“Bleeding Jesus!” Roman muttered stupidly, and stepped on the gas.
The Cadillac took off as though it had been spurred in the cylinders.
“Stop!” Sassafras screamed again. “You ain’t done nothing.”
The Cadillac slowed.
“Don’t listen to this woman, fool,” Mister Baron shouted. “You’ll get one to twenty years in jail.”
“Why come?” Sassafras argued in a high keening voice. She had a long, oval face with under-developed features and coal-black skin; and her sloe eyes glittered like glass. “She walked right out in front of him; I’ll swear to it.”
“You’re crazy, woman,” Mister Baron hissed. “He hasn’t got any driver’s license; he hasn’t got any insurance; he hasn’t even got the car registered. They’d put him in jail just for driving it; and, for running over a woman and killing her, they’ll lock him in Sing Sing and throw away the key.”
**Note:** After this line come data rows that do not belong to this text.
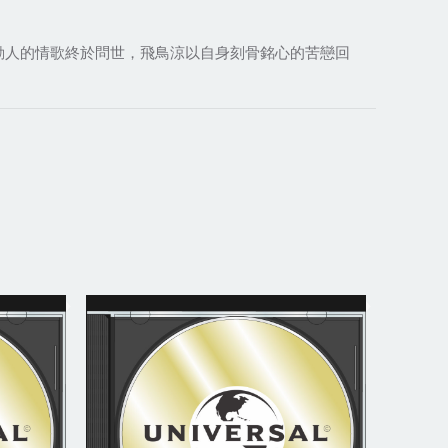
最動人的情歌終於問世，飛鳥涼以自身刻骨銘心的苦戀回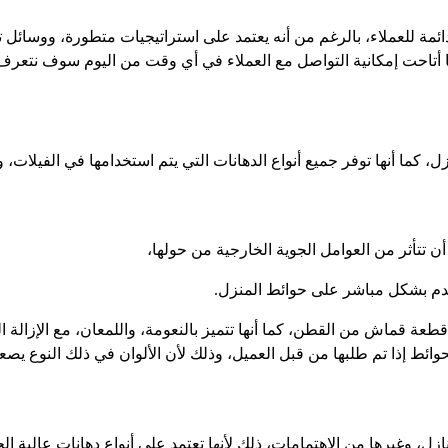
مة للعملاء، بالرغم من أنه يعتمد على استراتيجيات متطورة، ووسائل تم
أتاحت إمكانية التواصل مع العملاء في أي وقت من اليوم سوف نتعرف مع
 كما أنها توفر جميع أنواع الدهانات التي يتم استخدامها في الفيلات، 
أن تتأثر من العوامل الجوية الخارجية من حولها،
ستخدم بشكل مباشر على حوائط المنزل.
عة قماش من القطن، كما أنها تتميز بالنعومة، واللمعان، مع الإزالة ا
ائط إذا تم طلبها من قبل العميل، وذلك لأن الألوان في ذلك النوع يصعب
ل، وغيرها من الاهتمامات، ذلك لأنها تعتمد على أنواع دهانات عالية الج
“Of all the mother-raping luck,” Roman said hoarsely as realization began penetrating his shock. “Here I is, ain’t driven my new car a half hour, and done already ran over some woman and killed her stone dead.”
His forehead knotted in a tight frown and he sounded as though he might cry. But the Cadillac took off again with determination.
“Let’s go back and see,” Sassafras begged. “I didn’t feel no bump.”
“You wouldn’t feel any bump in this car,” Mister Baron said. “It could run over a railroad tie and you wouldn’t feel it.”
“He’s right, honey,” Roman agreed. “Ain’t nothing but to high-tail it now.”
The big black Buick without lights cut in front of the Cadillac and a cop yelled out the open window: “Pull up!”
Roman had a notion to try to cut around the Buick and escape, but Mister Baron shrieked, “Stop-don’t dent the fenders.”
Sassafras gave him a scornful look.
All three cops piled out of the Buick and converged on the Cadillac with drawn pistols. One of the cops was white; he and one of the colored cops swung short-barreled. 38 caliber police specials; the other had a long flat. 38 Colt automatic.